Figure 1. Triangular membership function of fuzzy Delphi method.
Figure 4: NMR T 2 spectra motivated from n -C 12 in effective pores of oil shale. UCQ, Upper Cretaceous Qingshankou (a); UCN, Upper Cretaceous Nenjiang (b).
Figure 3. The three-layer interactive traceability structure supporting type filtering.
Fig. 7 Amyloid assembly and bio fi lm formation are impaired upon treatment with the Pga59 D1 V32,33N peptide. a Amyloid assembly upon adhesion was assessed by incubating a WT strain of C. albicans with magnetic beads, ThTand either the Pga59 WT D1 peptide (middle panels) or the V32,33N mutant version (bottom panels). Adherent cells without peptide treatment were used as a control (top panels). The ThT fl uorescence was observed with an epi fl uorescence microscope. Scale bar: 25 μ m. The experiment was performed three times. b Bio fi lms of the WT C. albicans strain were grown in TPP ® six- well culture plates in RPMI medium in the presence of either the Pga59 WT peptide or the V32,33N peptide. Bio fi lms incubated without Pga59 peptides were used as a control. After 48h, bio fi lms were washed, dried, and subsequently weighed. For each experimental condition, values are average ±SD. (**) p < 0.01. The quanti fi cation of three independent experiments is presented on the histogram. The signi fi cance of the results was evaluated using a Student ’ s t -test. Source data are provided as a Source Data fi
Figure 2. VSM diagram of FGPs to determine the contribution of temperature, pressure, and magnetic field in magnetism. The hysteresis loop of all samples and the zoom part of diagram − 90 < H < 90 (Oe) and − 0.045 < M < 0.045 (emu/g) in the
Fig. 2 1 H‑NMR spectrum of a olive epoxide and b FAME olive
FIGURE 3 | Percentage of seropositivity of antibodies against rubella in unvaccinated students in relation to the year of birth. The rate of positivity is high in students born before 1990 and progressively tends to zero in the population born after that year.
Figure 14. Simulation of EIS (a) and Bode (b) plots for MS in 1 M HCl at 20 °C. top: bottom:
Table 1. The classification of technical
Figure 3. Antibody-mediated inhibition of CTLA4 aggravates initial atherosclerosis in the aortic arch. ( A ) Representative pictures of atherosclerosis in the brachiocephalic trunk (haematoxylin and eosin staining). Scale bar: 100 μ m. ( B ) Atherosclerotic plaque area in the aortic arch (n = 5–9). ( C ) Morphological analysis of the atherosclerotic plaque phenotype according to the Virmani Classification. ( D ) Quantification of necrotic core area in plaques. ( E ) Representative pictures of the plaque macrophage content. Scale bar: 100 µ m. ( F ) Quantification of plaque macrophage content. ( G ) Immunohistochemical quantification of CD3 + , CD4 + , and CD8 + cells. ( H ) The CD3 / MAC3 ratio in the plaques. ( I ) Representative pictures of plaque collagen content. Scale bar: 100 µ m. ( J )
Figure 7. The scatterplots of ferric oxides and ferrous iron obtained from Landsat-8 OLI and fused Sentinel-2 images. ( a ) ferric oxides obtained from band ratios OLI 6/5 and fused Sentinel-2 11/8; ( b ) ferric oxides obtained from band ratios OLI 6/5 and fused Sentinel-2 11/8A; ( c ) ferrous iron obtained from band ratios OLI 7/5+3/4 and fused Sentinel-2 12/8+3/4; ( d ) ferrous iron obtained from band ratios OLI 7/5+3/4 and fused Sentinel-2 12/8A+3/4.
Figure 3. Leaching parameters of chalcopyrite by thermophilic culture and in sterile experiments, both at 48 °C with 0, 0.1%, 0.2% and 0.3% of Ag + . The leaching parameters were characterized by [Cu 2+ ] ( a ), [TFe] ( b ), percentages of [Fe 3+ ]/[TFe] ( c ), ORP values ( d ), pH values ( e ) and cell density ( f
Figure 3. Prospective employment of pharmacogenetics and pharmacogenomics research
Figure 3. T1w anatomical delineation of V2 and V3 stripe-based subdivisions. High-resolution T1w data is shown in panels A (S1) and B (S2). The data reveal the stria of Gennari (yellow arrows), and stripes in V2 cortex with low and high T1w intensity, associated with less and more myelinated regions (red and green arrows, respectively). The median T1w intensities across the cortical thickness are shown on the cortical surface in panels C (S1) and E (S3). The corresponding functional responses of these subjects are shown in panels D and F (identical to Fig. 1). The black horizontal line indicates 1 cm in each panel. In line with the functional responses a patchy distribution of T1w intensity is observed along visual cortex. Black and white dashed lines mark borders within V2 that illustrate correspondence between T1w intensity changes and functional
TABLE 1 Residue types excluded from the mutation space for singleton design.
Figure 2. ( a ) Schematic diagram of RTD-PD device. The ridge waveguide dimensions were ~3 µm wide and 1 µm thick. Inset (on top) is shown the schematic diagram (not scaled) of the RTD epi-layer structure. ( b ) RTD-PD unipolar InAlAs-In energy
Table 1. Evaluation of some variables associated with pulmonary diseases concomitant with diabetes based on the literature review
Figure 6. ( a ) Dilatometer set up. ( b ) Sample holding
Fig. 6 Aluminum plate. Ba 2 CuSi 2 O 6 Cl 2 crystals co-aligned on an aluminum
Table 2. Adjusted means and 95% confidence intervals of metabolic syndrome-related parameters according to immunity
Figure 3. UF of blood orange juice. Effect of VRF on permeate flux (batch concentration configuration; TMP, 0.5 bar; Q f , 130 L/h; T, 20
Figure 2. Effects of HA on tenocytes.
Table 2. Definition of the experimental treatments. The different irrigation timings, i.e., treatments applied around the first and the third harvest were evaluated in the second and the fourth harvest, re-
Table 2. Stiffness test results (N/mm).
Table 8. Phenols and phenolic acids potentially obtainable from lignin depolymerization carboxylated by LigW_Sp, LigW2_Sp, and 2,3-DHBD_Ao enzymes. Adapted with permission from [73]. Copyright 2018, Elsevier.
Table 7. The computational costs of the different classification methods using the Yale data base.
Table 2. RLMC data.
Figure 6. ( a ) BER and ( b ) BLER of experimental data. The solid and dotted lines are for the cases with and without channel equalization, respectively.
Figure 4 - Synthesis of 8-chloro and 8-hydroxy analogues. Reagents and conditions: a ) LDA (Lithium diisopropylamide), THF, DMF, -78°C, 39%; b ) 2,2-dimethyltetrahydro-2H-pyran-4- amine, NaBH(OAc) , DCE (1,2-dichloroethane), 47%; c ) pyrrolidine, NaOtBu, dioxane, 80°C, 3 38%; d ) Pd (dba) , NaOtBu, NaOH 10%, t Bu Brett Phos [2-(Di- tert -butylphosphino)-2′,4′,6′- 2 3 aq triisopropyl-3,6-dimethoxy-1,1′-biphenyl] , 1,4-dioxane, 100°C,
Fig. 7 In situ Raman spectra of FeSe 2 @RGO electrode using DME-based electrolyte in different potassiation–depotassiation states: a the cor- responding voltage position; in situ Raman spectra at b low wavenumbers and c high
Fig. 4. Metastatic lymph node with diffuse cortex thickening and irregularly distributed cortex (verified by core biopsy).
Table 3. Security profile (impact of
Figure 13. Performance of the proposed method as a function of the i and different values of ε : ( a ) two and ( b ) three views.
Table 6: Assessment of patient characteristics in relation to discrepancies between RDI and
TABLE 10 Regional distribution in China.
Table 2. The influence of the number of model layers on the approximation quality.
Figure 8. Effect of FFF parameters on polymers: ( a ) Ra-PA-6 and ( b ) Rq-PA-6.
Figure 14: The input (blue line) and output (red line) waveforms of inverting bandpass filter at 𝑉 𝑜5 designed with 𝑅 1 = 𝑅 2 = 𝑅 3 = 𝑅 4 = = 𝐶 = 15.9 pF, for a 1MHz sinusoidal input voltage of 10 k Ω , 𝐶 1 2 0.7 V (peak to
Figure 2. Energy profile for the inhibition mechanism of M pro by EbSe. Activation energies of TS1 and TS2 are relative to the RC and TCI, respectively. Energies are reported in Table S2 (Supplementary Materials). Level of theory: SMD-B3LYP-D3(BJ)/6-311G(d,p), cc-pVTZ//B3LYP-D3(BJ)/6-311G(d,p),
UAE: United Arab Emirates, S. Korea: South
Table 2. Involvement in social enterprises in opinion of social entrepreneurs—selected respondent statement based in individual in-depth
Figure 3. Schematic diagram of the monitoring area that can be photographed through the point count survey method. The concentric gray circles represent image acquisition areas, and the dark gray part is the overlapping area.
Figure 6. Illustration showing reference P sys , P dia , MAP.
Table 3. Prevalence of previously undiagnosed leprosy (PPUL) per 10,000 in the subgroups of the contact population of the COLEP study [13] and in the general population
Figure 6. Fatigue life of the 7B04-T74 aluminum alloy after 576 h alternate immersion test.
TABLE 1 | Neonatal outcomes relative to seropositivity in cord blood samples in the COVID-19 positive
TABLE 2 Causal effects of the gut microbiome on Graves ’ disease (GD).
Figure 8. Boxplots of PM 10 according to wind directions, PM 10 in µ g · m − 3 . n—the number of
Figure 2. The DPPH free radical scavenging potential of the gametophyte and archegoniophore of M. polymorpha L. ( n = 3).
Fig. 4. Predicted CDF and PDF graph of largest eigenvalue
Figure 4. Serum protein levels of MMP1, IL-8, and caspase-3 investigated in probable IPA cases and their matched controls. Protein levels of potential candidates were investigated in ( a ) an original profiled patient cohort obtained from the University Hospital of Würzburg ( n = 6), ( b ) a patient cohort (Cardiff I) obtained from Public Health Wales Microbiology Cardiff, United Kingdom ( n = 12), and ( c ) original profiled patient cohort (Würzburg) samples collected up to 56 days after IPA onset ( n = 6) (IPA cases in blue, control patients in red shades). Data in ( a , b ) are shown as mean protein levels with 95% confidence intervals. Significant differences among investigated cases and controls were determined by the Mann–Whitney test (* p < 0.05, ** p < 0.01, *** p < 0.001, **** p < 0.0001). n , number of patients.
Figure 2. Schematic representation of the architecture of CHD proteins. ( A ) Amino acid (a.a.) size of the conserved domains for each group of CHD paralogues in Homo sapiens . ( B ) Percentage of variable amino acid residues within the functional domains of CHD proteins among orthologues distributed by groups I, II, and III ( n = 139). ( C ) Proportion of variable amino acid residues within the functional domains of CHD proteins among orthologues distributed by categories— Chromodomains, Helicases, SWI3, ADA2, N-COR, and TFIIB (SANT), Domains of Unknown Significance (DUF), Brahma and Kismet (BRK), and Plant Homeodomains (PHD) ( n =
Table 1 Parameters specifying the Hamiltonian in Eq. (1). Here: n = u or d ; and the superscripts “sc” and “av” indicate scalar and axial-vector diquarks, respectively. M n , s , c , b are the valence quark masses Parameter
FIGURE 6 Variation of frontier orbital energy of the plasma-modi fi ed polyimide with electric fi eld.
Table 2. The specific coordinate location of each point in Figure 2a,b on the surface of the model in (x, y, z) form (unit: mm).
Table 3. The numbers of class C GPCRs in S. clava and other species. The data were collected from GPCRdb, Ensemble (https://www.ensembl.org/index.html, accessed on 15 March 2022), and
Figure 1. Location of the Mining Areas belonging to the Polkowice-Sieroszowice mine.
+--
Your task
Please go line by line through the records above, copying each one that holds the string "aluminum".

Reply to the task
Fig. 6 Aluminum plate. Ba 2 CuSi 2 O 6 Cl 2 crystals co-aligned on an aluminum
Figure 6. Fatigue life of the 7B04-T74 aluminum alloy after 576 h alternate immersion test.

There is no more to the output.